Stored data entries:
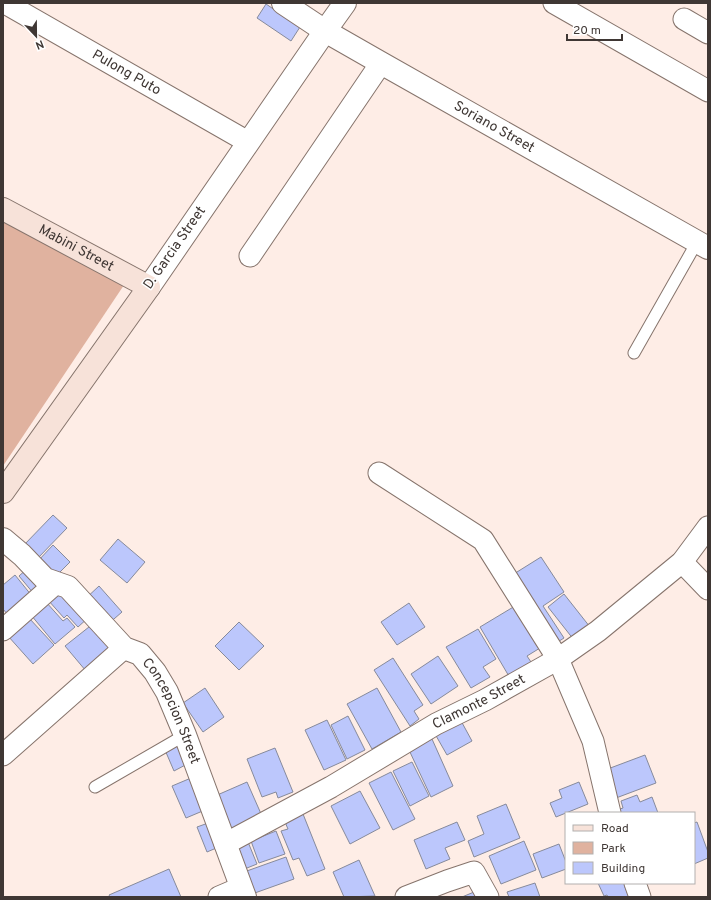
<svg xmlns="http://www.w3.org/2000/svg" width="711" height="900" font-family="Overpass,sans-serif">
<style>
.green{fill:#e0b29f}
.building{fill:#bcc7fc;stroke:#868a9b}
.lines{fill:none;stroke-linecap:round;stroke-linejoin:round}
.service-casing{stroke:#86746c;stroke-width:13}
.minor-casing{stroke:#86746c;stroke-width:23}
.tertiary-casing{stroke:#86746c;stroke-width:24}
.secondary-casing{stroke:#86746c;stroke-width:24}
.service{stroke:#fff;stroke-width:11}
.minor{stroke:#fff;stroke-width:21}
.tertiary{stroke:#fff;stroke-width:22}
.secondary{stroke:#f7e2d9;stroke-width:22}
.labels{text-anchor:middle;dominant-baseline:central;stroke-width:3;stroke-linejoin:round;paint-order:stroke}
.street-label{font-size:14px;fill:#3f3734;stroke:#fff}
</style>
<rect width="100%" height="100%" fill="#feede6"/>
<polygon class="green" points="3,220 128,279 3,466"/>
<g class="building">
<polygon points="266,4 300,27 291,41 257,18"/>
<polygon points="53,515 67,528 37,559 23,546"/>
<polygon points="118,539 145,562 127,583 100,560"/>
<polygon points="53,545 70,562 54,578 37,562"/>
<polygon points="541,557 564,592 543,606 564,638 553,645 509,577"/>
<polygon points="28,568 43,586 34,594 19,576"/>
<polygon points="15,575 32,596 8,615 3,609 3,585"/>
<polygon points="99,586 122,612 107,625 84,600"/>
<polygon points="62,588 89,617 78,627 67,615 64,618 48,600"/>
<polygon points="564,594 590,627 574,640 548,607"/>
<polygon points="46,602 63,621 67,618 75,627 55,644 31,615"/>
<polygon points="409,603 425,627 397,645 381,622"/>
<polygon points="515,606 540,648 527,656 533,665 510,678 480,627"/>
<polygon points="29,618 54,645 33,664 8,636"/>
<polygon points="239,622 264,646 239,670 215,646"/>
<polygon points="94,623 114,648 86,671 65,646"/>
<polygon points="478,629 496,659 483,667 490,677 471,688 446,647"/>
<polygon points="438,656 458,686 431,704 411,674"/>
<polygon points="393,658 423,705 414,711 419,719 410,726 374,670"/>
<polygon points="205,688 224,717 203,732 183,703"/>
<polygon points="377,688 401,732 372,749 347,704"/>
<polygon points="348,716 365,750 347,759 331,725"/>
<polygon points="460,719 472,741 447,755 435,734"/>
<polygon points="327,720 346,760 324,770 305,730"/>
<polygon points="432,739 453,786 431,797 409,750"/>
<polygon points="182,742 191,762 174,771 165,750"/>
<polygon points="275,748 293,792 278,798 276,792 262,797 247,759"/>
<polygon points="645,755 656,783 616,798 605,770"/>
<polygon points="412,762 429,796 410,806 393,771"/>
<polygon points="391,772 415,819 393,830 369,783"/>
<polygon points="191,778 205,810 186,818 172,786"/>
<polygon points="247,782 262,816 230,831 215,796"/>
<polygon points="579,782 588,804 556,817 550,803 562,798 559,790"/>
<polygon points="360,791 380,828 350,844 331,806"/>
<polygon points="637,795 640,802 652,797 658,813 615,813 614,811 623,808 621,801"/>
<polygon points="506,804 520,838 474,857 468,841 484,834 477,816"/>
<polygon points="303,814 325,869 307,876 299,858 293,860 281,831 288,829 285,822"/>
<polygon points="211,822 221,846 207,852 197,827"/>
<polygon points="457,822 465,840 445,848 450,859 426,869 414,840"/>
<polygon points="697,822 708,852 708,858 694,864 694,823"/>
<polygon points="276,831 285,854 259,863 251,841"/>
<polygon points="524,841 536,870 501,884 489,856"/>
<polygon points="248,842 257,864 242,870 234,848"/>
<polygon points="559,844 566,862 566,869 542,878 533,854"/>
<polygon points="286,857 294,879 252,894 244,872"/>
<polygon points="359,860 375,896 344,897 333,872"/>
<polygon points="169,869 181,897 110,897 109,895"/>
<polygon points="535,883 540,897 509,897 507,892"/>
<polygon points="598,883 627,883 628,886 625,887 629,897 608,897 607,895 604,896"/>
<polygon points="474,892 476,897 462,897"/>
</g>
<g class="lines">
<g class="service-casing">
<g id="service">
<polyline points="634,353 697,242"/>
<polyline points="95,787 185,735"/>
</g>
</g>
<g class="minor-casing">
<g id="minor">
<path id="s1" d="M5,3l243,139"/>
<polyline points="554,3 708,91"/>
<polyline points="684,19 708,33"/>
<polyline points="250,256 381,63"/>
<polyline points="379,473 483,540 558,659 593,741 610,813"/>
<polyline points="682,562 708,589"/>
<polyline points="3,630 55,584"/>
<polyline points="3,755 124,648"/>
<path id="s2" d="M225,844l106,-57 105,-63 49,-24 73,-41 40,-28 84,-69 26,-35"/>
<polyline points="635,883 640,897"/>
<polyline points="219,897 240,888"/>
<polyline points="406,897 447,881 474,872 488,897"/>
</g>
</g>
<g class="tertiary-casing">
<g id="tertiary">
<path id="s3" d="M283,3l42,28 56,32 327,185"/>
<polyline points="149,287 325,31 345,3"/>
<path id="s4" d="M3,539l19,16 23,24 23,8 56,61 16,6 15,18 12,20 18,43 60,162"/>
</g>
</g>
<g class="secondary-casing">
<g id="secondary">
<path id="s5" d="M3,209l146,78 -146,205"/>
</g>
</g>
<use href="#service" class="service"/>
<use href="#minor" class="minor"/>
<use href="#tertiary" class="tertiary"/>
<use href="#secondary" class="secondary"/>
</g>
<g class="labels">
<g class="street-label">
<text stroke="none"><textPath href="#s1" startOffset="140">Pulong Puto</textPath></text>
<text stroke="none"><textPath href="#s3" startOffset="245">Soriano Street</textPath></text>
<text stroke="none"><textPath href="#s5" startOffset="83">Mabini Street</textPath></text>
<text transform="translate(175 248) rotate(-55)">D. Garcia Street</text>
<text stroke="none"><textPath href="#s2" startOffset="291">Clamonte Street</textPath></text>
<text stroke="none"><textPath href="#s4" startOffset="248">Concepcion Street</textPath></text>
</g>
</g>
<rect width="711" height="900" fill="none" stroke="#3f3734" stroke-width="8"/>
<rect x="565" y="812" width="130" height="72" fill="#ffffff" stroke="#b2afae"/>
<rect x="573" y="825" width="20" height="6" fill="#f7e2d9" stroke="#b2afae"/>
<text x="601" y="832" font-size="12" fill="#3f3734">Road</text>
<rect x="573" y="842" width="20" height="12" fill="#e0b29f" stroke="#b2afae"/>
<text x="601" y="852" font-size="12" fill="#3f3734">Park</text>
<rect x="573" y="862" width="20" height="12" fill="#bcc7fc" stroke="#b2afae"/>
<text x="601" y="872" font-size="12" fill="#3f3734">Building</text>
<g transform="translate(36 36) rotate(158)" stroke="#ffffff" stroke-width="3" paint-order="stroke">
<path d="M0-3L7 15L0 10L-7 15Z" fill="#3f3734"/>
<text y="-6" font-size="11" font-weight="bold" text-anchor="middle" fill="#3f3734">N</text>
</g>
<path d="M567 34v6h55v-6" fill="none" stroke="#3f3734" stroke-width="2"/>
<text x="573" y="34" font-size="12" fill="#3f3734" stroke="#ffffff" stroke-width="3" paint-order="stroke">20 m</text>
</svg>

▸ ACTIVITY:
Check each line in the records above for the word "lines". Return those that have it.

▸ WRITTEN SOLUTION:
.lines{fill:none;stroke-linecap:round;stroke-linejoin:round}
<g class="lines">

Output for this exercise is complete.